American treasure hunter

Willard Chase (February 1, 1798 – March 10, 1871) was an American resident of 19th-century New York and an early associate of Joseph Smith, the founder of the Latter Day Saint movement. He is known for his disputes with Joseph Smith regarding the ownership and existence of Joseph Smith's seer stone and of the golden plates.

==Biography==
Chase was born to parents Clark Chase (b. August 22, 1770) and Phebe Mason. Chase had two older siblings, Durfee and Mason, and seven younger siblings: Sarah "Sally", Edmund, Purley, Lucinda, Henry, Abel D., and Asa S.

Chase married Malissa Sanders Sounders. The couple had two children: Luther M. and Clark S.

Chase was a carpenter and lay Methodist minister.

Chase died in Palmyra, New York, on March 10, 1871.

==Role in Early Mormonism==
Chase engaged in the practice of treasure hunting or "money digging". Neighbors, such as physician John Stafford, recalled that Chase's sister Sally used a seer stone to locate treasure.

Chase lived "over the hill to the East" of the Smiths in Palmyra. In 1833, Chase swore an affidavit that was published in the book Mormonism Unvailed by E. D. Howe.

According to Chase, Joseph Smith collaborated with seer Samuel T. Lawrence. Chase reported that "Joseph believed that one Samuel T. Lawrence was the man alluded to by the spirit, and went with him to a singular looking hill, in Manchester, and [showed] him where the treasure was."

Lawrence who was able to "see" not only the gold plates but also "saw" the pair of spectacles, which in Mormonism would later be identified with the biblical Urim and Thummim.

===Chase attempts to obtain the plates===

Although Chase's affidavit makes no mention of it, Lucy Mack Smith recalled that Chase and others attempted to obtain the Golden Plates themselves. Lucy wrote: "10 or 12 men were clubbed together with one Willard Chase, a Methodist class leader at their head, and what was most ridiculous they had sent for a conjuror to come 60 miles to divine the place where the record was deposited".

===Martin Harris===
Chase recalls that Smith "met one day in the streets of Palmyra, a rich man, whose name was Martin Harris, and addressed him thus; 'I have a commandment from God to ask the first man I meet in the street to give me fifty dollars, to assist me in doing the work of the Lord by translating the Golden Bible.'".

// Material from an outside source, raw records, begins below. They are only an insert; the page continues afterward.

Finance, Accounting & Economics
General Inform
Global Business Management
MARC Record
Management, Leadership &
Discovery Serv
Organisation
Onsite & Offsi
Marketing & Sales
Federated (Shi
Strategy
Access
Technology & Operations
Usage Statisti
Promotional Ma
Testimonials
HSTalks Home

Chase recalls that Harris "reported that the Prophet's wife ... would be delivered of a male child that would be able when two years old to translate the Gold Bible."

===Abel D. Chase===
In 1879, Chase's brother Abel Chase gave a sworn statement re-asserting claims Willard had made and asserting that the 1833 affidavit was genuine.

==Inspiration for the Salamander letter==
The Chase Affidavit was a source of inspiration for the Salamander letter, a 20th-century forgery by Mark Hofmann. The Chase Affidavit describes "something like a toad", which was used as the source for Hofmann's "white salamander".